◆ **Activity**: Write the entries out exactly. Any images they hold stay out of the copy.

◆ **Given data**:
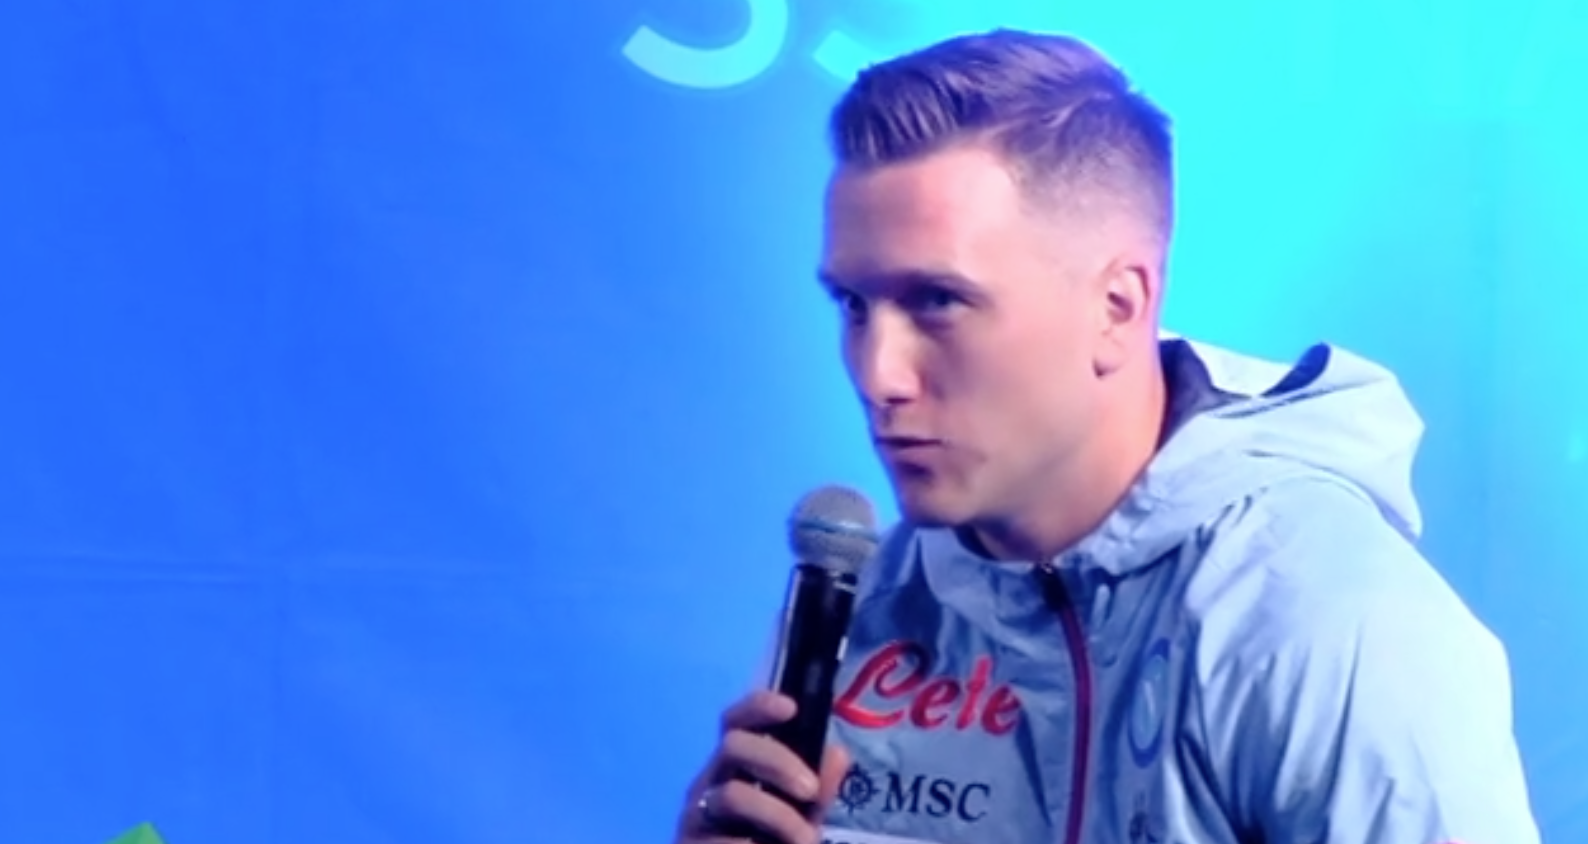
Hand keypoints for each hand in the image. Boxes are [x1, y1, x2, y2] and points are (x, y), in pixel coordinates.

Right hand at [674, 690, 850, 843]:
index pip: (736, 721)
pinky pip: (727, 840)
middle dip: (777, 761)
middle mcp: (710, 782)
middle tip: (811, 790)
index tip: (791, 707)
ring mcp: (696, 814)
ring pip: (732, 795)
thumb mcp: (802, 816)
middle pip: (732, 746)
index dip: (758, 706)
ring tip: (807, 840)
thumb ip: (820, 789)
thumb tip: (838, 754)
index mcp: (735, 767)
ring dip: (778, 816)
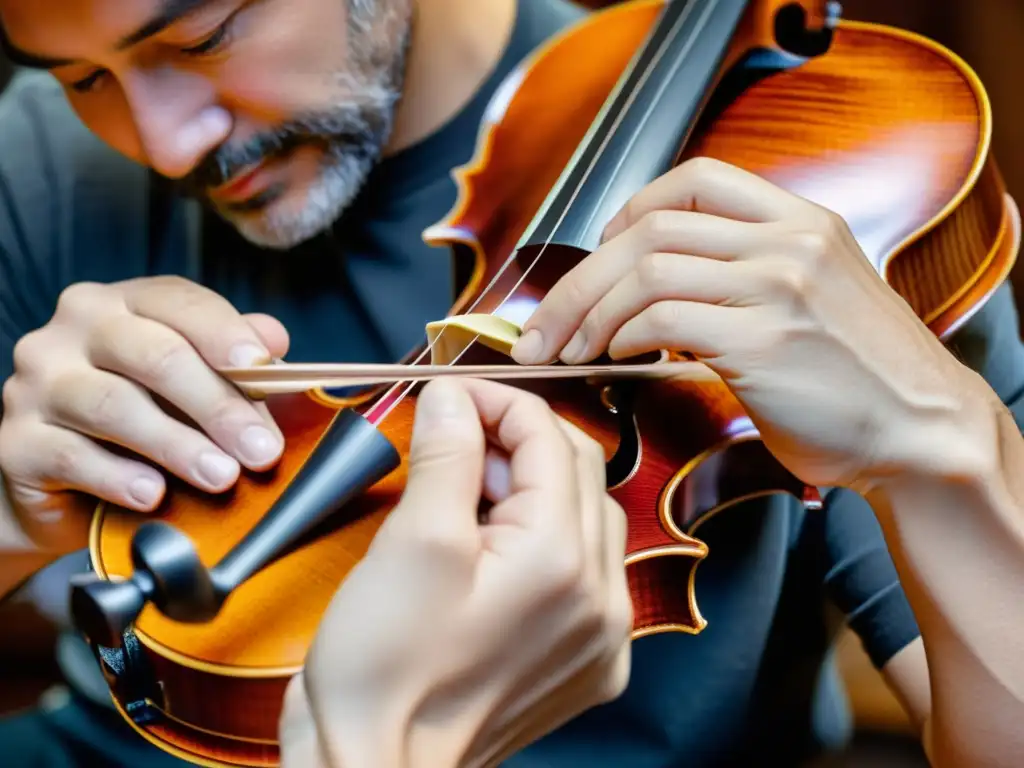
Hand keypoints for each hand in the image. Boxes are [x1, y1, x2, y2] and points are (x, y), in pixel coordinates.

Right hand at [0, 276, 287, 540]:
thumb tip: (274, 338)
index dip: (225, 333)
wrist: (65, 490)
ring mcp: (37, 383)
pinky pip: (72, 456)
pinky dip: (120, 478)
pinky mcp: (15, 441)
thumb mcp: (193, 388)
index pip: (179, 302)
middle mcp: (73, 331)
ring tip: (222, 476)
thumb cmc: (143, 425)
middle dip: (218, 405)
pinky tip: (154, 495)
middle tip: (261, 450)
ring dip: (178, 445)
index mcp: (123, 303)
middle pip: (155, 356)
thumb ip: (232, 360)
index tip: (265, 369)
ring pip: (115, 405)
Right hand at [278, 378, 631, 767]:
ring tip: (467, 495)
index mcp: (562, 560)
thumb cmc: (385, 670)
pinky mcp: (586, 662)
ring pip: (585, 519)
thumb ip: (448, 454)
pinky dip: (544, 540)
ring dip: (532, 488)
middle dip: (517, 441)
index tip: (449, 395)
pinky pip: (582, 573)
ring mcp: (600, 636)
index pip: (549, 439)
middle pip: (578, 473)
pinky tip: (492, 549)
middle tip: (454, 441)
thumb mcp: (412, 541)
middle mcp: (601, 599)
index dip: (496, 401)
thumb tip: (453, 397)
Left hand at [511, 157, 983, 488]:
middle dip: (580, 277)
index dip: (633, 208)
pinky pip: (662, 320)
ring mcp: (777, 288)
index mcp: (802, 221)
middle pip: (651, 228)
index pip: (696, 178)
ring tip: (569, 347)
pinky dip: (621, 335)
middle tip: (546, 321)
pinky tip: (613, 357)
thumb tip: (651, 284)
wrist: (921, 430)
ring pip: (646, 270)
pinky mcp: (762, 342)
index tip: (602, 247)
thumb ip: (748, 272)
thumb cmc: (856, 374)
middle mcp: (789, 243)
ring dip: (588, 310)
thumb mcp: (815, 294)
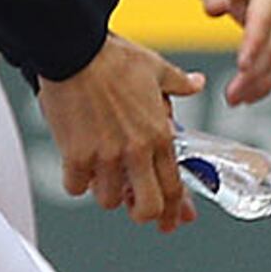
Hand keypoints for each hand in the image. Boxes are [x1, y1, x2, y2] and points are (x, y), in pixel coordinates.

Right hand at [36, 34, 204, 230]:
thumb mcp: (155, 69)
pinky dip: (76, 181)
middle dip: (142, 213)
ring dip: (105, 191)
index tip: (173, 221)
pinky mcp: (75, 154)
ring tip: (102, 175)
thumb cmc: (113, 58)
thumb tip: (197, 83)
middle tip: (133, 206)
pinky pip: (76, 186)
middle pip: (147, 207)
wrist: (74, 50)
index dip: (176, 211)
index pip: (174, 187)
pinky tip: (78, 168)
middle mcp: (135, 150)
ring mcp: (105, 156)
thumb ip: (179, 83)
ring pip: (107, 200)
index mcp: (159, 134)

◆ **Problem solution**:
Hand keypoints for each hand in the image. Boxes are [x1, y1, x2, y2] and points are (x, y), in pixel coordinates.

Right hand at [674, 690, 850, 843]:
index pip: (736, 721)
pinky pip: (727, 840)
middle dip: (777, 761)
middle mcp: (710, 782)
middle tip: (811, 790)
index tip: (791, 707)
ring mcp: (696, 814)
ring pip: (732, 795)
thumb mcp: (802, 816)
middle pip: (732, 746)
index dip: (758, 706)
ring tip: (807, 840)
thumb ip: (820, 789)
thumb tip: (838, 754)
index mcp: (735, 767)
ring dip: (778, 816)
Hand keypoints for each hand in the image. Boxes are [x1, y1, x2, y2] and points are (x, y), in pixel coordinates.

Right hand at [0, 276, 287, 540]:
thumb tip: (274, 338)
index dip: (225, 333)
wrist: (65, 490)
ring mcp: (37, 383)
pinky pip: (72, 456)
pinky dip: (120, 478)
pinky mcp: (15, 441)
thumb mcp: (193, 388)
index pip: (179, 302)
middle mcp: (73, 331)
ring tip: (222, 476)
thumb cmc: (143, 425)
middle dip: (218, 405)
pinky tip: (154, 495)
middle tip: (261, 450)
ring dip: (178, 445)
index mcp: (123, 303)
middle pip: (155, 356)
thumb ip: (232, 360)
index tip: (265, 369)
ring pip: (115, 405)
Right hand at [278, 378, 631, 767]:
ring tip: (467, 495)
index mcp: (562, 560)
thumb cmc: (385, 670)
pinky mcp: (586, 662)
ring pip: (585, 519)
thumb ip: (448, 454)
pinky dip: (544, 540)
ring dip: (532, 488)
middle dip: (517, 441)
index tip: (449, 395)
pinky pip: (582, 573)
ring mcp: (600, 636)
index pip: (549, 439)
middle pip: (578, 473)
pinky tip: (492, 549)
middle tip: (454, 441)
thumb mcp: (412, 541)
middle mcp: (601, 599)
index dip: (496, 401)
thumb tip: (453, 397)
Left hand at [511, 157, 983, 488]:
middle dip: (580, 277)
index dip: (633, 208)
pinky pip: (662, 320)
ring mcp: (777, 288)
index mcp: (802, 221)
middle pip: (651, 228)
index pip: (696, 178)
ring tip: (569, 347)
pinky dip: (621, 335)
middle tip: (546, 321)
pinky tip: (613, 357)
thumb tip: (651, 284)
wrist: (921, 430)
ring pip: (646, 270)
pinky mcp: (762, 342)
index tip: (602, 247)
thumb ip: (748, 272)
thumb cmc: (856, 374)
middle mcp: (789, 243)
ring dip: (588, 310)
thumb mcp: (815, 294)
Hand keypoints for each hand in the image. Boxes are [x1, y1, x2, y2] and points are (x, y), in pixel coordinates.

Right hand at [36, 34, 204, 230]:
thumb mcp: (155, 69)
pinky dip: (76, 181)
middle dip: (142, 213)
ring dip: (105, 191)
index tip: (173, 221)
pinky mcp: (75, 154)
ring tip: (102, 175)
thumb cmc: (113, 58)
thumb tip: (197, 83)
middle tip: (133, 206)
pinky pip: (76, 186)
middle pip: (147, 207)
wrist: (74, 50)
index dip: (176, 211)
index pip: (174, 187)
pinky tip: (78, 168)
middle mcp: (135, 150)
ring mcp: (105, 156)
thumb ip: (179, 83)
ring pip: (107, 200)
index mcp: (159, 134)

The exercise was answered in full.